Bryce Petty directs an offense that is producing yards and points at an unprecedented pace. AP Photo/Rod Aydelotte

WACO, Texas -- Oklahoma is grinding. Oklahoma State is slipping. Texas is simmering.

And Baylor is scoring and scoring and scoring.

The Bears got all dressed up on Saturday night, in their finest black attire and shiny gold chrome lids, and then they went to work, tearing apart a solid West Virginia team with cold, quick efficiency to win 73-42.

A team that's sick of hearing it hasn't played anyone yet faced a Mountaineers team that one week ago beat the Big 12 favorite. Ten minutes into the game, it was already over.

The numbers the Bears put up were better than Xbox quality. Baylor set the new Big 12 record for total offense with 864 yards and a school record for points. The Bears rushed for 468 and passed for 396.

When told of these numbers, quarterback Bryce Petty had one response: "Good grief, really?"

A total of 617 yards came in the first half alone. Had the starters not been pulled one drive into the third quarter, they easily might've broken the NCAA record of 1,021 yards. The list goes on and on.

The three best single-game offensive performances in FBS this year, by yardage, belong to: Baylor, Baylor and Baylor. This is an offense that averages nearly a first down on every snap, an offense that scored touchdowns on nine of its first 10 drives Saturday and still hasn't been held to a three-and-out.

"It's about execution and production," Baylor coach Art Briles said. "We'll just do what we're supposed to do, and do it with a lot of predictable outcomes."

All operated by a quarterback who started the season with 14 career passes on his resume, plus the Big 12's leading rusher (Lache Seastrunk) and leading receiver (Antwan Goodley).

Its defense is better than you've been led to believe, and good enough to win a league title in an uneven Big 12 in which perhaps only OU and Texas Tech are playing better than expected.

National pundits might skim the box scores on Sunday morning and say, "Baylor gave up 42 points. Nothing has changed." But the first score was allowed by its special teams, on a muffed return. And WVU didn't score again until after the Baylor offense had put 42 on the board.

But the Bears are used to that kind of skepticism by now. Petty knows that respect is still being earned on a weekly basis, that it's going to take more wins before people start realizing just how good his team really is this year.

"I think it's kind of funny. I always feel that Baylor is the 'but' team," Petty said. "I say that because people say, 'Baylor is good, but …,' 'Baylor scores points, but …,' 'Baylor beat this team, but …' That's good. That puts a chip on our shoulder. It would be nice to get out of that, it would be nice to prove that. I guess at the end of the day, it's not enough.

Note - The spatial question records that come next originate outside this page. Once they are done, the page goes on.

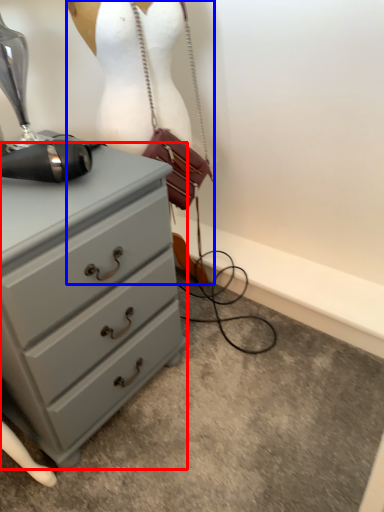
Question: Which of the following is the closest to the observer, chest of drawers (highlighted by a red box) or mannequin (highlighted by a blue box)?

Choices:
 (A) chest of drawers
 (B) mannequin

Answer: (A)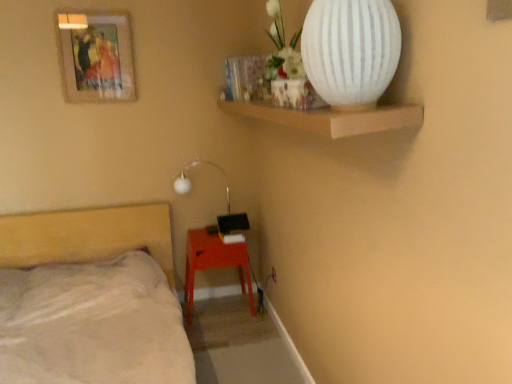
Question: Visually, is matte orange table at lower center positioned to the left or to the right of white matte lamp at upper center?

Choices:
 (A) left
 (B) right

Answer: (B)

Question: Is matte orange table at lower center in front of or behind white matte lamp at upper center in the image?

Choices:
 (A) front
 (B) behind

Answer: (A)

Question: Estimate the real-world distances between objects in this image. Which object is farther from the beige fabric bed at lower left?

Choices:
 (A) wooden framed artwork at upper left
 (B) white plastic electric outlet at lower center
 (C) matte orange table at lower center
 (D) white matte lamp at upper center
 (E) white matte vase at upper right

Answer: (E)

Question: Which is farther from the white plastic electric outlet at lower center?

Choices:
 (A) beige fabric bed at lower left
 (B) matte orange table at lower center
 (C) white matte lamp at upper center
 (D) wooden framed artwork at upper left
 (E) white matte vase at upper right

Answer: (E)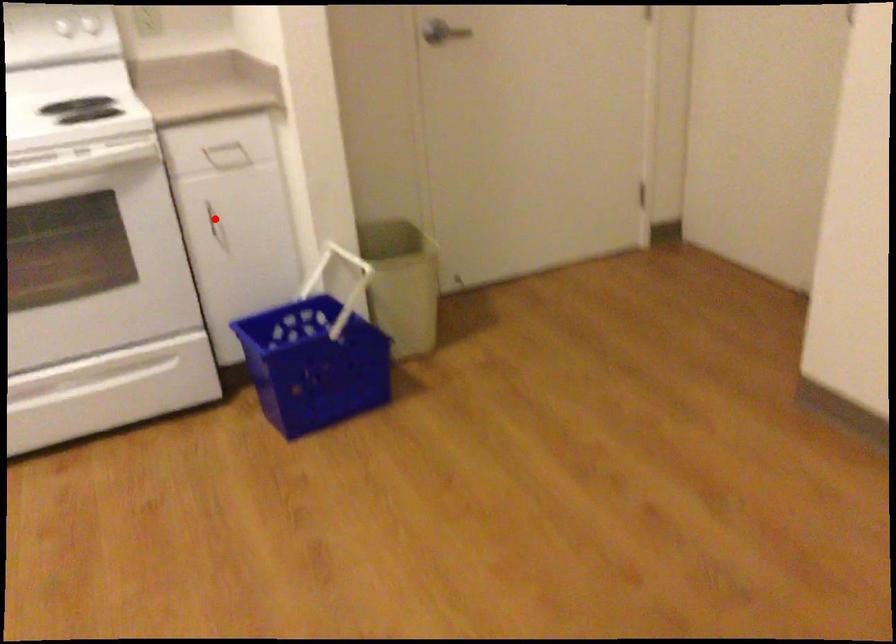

"We know that we're the best. It doesn't matter what somebody on ESPN says or whoever. We know that we're the best."

Baylor is good, but tonight the Bears played with an efficiency that simply defies cynicism. You can say they haven't played anyone, but they have destroyed everyone. Say their defense won't stop great Big 12 opponents, but who exactly plans to stop this Baylor offense?

Yes, similar praised was heaped upon West Virginia this time last season. The Mountaineers didn't have much of a defense, but the offense -- with Geno Smith, Tavon Austin and Stedman Bailey -- seemed capable of outscoring anybody who crossed them. Unstoppable, they were not, as a five-game midseason losing streak clearly showed.

To watch this Baylor offense drive up and down a field with ease and poise is to recognize it's no longer blasphemy to say this unit is better than the ones that featured Robert Griffin III.

"This is, without a doubt, the best offense I've been a part of," said running back Glasco Martin, a senior. "I think we're just hitting on all cylinders. We've got the right scheme, we've got the right players. Everything is working for us."

This isn't a program that threw on green and black uniforms and shiny helmets and suddenly started playing like Oregon. No, these are the fruits of Briles' labor.

He recruited and developed players for a precise, specific vision. An offense that takes "pick your poison" to a whole new level and runs right past you. A defense that, thanks to the unit it must face in practice, is tailored and prepared for defending spread offenses and plays tough. He has Big 12-quality depth at every position now and players brimming with confidence.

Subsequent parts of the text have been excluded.